Question

An electric heater used to boil small amounts of water consists of a 15-Ω coil that is immersed directly in the water. It operates from a 60-V socket. How much time is required for this heater to raise the temperature of 0.80 kg of water from 20° C to the normal boiling point?

Answer 1

In physics, the time required to boil water with an immersion heater can be calculated using energy, power, and Ohm's law formulas. By finding the energy needed and the power of the heater, one can determine the time it takes to heat the water to the boiling point.

Step-by-step explanation:

The subject of this question is Physics, specifically related to the concepts of electricity and thermodynamics. A 15-Ω coil that operates from a 60-V socket is used as an immersion heater to boil water.

To answer the question, we need to find out how much time is required for this heater to raise the temperature of 0.80 kg of water from 20°C to 100°C. The energy needed to heat the water can be calculated by using the specific heat capacity formula:

Energy (Q) = mass (m) × specific heat capacity (c) × temperature change (ΔT)

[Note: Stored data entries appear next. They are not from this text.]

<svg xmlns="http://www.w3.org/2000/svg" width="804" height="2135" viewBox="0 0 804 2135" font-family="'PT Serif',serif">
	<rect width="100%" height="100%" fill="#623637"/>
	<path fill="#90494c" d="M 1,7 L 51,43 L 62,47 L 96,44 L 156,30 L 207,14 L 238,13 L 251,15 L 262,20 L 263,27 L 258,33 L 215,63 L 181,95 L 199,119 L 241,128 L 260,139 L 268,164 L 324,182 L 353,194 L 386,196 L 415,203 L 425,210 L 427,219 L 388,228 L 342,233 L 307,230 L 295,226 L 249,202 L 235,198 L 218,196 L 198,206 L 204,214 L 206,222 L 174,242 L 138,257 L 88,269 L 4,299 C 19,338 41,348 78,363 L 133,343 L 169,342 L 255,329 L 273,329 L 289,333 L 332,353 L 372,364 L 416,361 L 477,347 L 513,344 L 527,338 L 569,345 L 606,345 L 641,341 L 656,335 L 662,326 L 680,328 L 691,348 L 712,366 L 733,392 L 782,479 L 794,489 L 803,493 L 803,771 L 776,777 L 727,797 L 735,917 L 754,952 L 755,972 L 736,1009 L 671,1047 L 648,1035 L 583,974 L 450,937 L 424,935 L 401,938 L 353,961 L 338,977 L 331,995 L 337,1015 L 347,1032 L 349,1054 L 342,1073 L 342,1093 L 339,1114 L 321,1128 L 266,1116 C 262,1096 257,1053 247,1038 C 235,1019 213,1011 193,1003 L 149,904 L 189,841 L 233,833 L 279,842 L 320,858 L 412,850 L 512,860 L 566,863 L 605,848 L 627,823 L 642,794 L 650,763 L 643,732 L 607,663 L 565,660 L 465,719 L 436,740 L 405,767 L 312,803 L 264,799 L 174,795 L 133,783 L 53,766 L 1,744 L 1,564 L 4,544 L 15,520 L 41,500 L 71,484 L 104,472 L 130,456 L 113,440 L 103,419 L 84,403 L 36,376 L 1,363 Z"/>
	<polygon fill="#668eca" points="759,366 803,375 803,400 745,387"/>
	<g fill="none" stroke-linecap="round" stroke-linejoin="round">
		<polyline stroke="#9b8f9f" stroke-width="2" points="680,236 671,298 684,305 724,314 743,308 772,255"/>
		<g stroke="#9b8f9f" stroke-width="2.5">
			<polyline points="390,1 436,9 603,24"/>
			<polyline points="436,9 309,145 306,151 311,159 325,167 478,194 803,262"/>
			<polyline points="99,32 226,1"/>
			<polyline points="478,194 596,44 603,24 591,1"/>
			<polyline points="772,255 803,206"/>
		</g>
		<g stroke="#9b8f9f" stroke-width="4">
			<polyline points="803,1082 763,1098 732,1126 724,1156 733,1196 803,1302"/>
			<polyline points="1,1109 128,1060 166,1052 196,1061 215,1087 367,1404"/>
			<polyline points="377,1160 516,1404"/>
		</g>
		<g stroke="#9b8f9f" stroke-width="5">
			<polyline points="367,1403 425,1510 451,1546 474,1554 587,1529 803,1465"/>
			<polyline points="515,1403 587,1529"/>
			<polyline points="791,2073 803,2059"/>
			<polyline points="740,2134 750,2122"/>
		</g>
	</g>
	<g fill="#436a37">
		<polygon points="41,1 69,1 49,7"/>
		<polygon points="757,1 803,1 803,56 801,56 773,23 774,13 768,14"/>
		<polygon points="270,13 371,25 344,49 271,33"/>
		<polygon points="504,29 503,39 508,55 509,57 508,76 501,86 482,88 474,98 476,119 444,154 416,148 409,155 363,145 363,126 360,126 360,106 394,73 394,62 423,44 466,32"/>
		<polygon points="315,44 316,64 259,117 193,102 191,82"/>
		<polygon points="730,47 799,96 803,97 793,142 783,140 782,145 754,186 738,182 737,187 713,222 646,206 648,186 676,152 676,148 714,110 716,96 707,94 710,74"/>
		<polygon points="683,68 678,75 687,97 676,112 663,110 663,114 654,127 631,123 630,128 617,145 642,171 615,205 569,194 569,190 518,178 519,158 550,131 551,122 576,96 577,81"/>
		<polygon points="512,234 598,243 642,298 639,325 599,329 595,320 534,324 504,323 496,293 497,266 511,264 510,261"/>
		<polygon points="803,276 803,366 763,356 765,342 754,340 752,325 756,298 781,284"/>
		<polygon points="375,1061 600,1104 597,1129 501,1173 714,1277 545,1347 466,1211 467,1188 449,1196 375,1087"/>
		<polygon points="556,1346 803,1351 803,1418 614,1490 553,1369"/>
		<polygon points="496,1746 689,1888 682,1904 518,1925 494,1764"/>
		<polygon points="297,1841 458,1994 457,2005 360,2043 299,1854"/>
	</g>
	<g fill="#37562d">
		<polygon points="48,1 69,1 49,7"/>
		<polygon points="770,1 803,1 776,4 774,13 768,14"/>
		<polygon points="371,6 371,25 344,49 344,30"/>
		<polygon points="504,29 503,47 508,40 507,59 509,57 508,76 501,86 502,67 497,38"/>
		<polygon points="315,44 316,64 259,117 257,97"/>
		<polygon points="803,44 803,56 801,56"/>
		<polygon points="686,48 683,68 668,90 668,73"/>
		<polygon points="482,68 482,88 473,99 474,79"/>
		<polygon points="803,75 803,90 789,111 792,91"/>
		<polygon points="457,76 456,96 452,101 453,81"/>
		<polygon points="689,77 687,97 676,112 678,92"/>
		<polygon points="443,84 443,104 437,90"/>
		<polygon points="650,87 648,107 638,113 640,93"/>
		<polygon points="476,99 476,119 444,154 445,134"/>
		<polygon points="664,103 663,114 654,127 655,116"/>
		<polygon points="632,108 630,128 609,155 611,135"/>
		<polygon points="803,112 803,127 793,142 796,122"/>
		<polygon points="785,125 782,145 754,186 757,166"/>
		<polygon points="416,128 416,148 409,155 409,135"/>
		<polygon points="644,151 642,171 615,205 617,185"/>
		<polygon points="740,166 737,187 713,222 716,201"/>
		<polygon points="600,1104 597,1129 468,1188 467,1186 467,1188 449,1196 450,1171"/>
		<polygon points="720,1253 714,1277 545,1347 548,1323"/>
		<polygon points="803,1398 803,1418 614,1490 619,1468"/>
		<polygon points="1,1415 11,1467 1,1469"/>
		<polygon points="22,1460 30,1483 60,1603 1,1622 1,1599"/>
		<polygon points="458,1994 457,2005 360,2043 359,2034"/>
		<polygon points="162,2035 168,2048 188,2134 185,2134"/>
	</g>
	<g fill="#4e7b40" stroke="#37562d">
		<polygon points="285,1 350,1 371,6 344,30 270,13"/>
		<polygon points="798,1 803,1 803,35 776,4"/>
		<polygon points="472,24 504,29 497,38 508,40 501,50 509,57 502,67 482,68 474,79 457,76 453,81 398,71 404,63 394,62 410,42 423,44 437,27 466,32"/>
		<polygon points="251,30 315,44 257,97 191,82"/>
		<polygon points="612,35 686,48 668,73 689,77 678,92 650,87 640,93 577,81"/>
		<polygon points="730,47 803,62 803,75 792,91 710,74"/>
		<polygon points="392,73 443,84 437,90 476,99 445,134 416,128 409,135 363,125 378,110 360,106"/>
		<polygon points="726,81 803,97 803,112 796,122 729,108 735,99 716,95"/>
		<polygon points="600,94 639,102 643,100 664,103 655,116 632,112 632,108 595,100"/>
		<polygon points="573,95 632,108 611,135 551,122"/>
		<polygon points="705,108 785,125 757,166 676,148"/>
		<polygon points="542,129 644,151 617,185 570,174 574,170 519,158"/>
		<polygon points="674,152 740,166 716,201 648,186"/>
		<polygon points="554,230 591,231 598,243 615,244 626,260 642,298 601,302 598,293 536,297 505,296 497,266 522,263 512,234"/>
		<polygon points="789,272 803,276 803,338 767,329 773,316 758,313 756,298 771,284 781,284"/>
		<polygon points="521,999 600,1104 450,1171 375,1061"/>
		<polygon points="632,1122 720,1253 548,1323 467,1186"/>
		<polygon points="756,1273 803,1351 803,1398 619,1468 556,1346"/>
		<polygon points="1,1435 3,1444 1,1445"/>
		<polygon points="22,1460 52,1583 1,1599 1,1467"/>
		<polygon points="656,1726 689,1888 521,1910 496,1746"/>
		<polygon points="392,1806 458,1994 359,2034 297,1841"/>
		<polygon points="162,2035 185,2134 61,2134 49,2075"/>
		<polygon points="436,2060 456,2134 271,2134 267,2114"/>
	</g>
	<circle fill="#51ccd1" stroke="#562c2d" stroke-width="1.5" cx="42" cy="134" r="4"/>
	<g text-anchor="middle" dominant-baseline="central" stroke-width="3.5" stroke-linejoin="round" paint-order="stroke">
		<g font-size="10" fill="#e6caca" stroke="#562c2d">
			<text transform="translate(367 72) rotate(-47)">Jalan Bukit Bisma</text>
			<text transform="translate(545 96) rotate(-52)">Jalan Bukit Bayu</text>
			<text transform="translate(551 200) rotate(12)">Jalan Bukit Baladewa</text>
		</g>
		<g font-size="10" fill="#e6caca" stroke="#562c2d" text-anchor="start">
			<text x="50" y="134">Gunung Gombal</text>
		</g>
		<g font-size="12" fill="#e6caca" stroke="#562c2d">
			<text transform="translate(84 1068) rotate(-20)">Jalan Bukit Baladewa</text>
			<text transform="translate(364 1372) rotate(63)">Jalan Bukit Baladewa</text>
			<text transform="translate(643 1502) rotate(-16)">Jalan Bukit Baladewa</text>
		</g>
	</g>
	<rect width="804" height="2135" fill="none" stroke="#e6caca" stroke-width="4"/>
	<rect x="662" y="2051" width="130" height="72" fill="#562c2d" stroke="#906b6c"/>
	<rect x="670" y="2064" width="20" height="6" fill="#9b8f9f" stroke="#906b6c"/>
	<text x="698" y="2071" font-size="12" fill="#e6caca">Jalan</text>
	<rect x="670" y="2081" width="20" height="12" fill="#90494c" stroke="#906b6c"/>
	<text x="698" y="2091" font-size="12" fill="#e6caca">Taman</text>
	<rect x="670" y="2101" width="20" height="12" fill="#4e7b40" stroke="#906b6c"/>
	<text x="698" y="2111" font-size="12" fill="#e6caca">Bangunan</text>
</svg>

Substituting the specific heat capacity of water (4,184 J/kg°C), the mass of the water, and the temperature change, we can calculate Q (Energy).

Next, we use the electric power formula to find the power (P) of the heater,

Power (P) = voltage (V) × current (I)

where current (I) can be found using Ohm's Law:

I = V/R (where R is the resistance)

Once we have the power, we can find the time (t) it will take to heat the water by rearranging the formula for power:

Power (P) = Energy (Q) / time (t)

So, time (t) = Energy (Q) / Power (P)

Answer 2

t = 1120 seconds

Step-by-step explanation:

Law of Conservation of Energy: It states that energy can neither be created or destroyed but it can be transformed from one form to another

The heater converts electric energy to heat energy.

According to the law of conservation of Energy,

Heat supplied by the heater = heat gained by the water.

Heat supplied by the heater = (V²/R)t, Where V = voltage, R = Resistance, t = Time.

Heat gained by the water = cm(θ₂ -θ₁)

Where c = specific heat capacity of water, m = mass of water, θ₂= final temperature of water, θ₁= initial temperature of water.

∴ (V²/R)t = cm(θ₂ -θ₁)

Making t the subject of the equation,

t = cm(θ₂ -θ₁) ×R/V²

Where c= 4200 Jkg/K, m=0.80 kg, R = 15 Ω, V = 60 V, θ₁= 20°C, θ₂ = the normal boiling point of water = 100°C

∴ t = (4200×0.8)(100 -20)×15/60²

t = (3360×80×15)/3600

t = 4032000/3600 = 1120 seconds

∴ The time required by the heater to raise the temperature of water to normal boiling point is 1120 seconds.